VSP continues to seek information on the wreck, but a spokesperson said in a statement over the weekend the racing vehicles were driving at an “excessive rate of speed when the crash occurred.”

Last year, the AP reported that police agencies and government bodies were seeing an increase in street racing activity across the country. A VSP spokesperson said there has not been a detailed study of the issue in Virginia and that any reported increase here would be only anecdotal at this point.

Still, driver safety groups say the dangers of street racing to drivers are clear.

“Those cars aren’t built for that. You can ‘soup’ them up, add suspension, tweak them all you want, but they’re not race cars, and they never will be. And these are not roads you should race on,” said Rich Jacobs with Drive Smart Virginia.

Street racing or not, the number of fatal wrecks involving speed in Virginia has increased dramatically since 2019. Although overall speed-related wrecks went down in 2020 and 2021, the number of fatalities went up.

Per Virginia DMV data, in 2019, there were 24,739 speed-related crashes and 349 fatalities. In 2020, crashes decreased to 22,479, but the number of fatalities shot up to 406. A similar story in 2021, with 24,620 crashes with 445 speed-related fatalities.

The trend from 2019 to 2020 coincided with pandemic-related closures and fewer cars on Virginia roadways, Jacobs said. Overall road miles increased in 2021.

“We’ve had fewer crashes, but the crashes that we did see were statistically more violent, less survivable,” Jacobs said. “The energy of a collision doesn’t double when you double the speed; it quadruples; it increases exponentially. So, a traffic crash at 60 miles per hour is four times more violent than one at 30 miles per hour.”

So far in 2022, data show there have been 14,867 speed-related crashes in Virginia and 258 fatalities.

When encountering another driver on the roadway who is driving recklessly or aggressively, Jacobs said it is a good idea to safely keep your distance and try to not engage.

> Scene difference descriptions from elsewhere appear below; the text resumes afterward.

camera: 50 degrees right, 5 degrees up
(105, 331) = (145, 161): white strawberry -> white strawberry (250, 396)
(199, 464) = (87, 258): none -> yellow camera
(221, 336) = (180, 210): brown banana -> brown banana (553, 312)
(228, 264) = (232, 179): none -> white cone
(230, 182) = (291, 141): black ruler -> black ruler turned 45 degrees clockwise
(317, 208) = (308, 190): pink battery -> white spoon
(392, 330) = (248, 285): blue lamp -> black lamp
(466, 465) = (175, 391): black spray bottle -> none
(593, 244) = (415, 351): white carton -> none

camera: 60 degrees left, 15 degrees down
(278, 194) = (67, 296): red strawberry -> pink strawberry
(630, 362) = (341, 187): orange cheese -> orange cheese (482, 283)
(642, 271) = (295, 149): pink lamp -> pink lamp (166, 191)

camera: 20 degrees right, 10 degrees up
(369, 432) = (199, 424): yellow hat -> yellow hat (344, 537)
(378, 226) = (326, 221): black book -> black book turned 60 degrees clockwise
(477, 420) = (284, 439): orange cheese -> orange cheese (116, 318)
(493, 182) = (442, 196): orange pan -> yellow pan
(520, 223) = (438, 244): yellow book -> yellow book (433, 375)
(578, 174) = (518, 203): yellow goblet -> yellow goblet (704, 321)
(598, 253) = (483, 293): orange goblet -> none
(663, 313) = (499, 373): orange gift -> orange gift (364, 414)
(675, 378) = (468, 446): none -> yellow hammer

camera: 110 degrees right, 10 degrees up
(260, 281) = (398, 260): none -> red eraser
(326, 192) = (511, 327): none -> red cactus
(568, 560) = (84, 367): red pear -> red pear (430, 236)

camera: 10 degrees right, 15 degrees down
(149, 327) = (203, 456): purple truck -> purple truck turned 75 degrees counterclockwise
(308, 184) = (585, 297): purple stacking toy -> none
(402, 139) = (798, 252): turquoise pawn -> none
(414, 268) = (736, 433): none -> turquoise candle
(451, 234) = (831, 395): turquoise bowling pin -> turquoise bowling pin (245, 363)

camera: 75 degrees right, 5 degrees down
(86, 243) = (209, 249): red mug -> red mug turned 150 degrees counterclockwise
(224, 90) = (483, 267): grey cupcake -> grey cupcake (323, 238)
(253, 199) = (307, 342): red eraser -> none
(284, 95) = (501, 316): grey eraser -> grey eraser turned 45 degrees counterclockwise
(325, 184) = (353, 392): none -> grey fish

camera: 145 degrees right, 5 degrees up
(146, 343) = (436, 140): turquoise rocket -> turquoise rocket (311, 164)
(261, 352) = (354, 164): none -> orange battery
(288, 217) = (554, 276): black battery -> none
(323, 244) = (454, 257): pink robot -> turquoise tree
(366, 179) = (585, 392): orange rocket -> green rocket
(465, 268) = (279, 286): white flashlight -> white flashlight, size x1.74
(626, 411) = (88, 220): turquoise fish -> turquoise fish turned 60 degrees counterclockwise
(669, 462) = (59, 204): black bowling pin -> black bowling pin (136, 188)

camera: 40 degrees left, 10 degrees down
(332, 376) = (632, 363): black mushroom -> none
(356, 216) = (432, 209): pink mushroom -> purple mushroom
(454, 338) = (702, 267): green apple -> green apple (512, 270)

“A police officer once told people will do and say things, or you know gesture, and act toward other people on the road in a way they would never do if they cut them off at a line in the supermarket, where it’s face to face,” he said. “The best thing to do is remain calm, don’t make eye contact, don’t communicate with your hands, don’t flash any messages to the other driver. Just let them go on down the road because nothing is going to fix their stupidity.”

If the behavior of another driver is extremely egregious or dangerous, Jacobs said do not hesitate to call 9-1-1 and report the incident.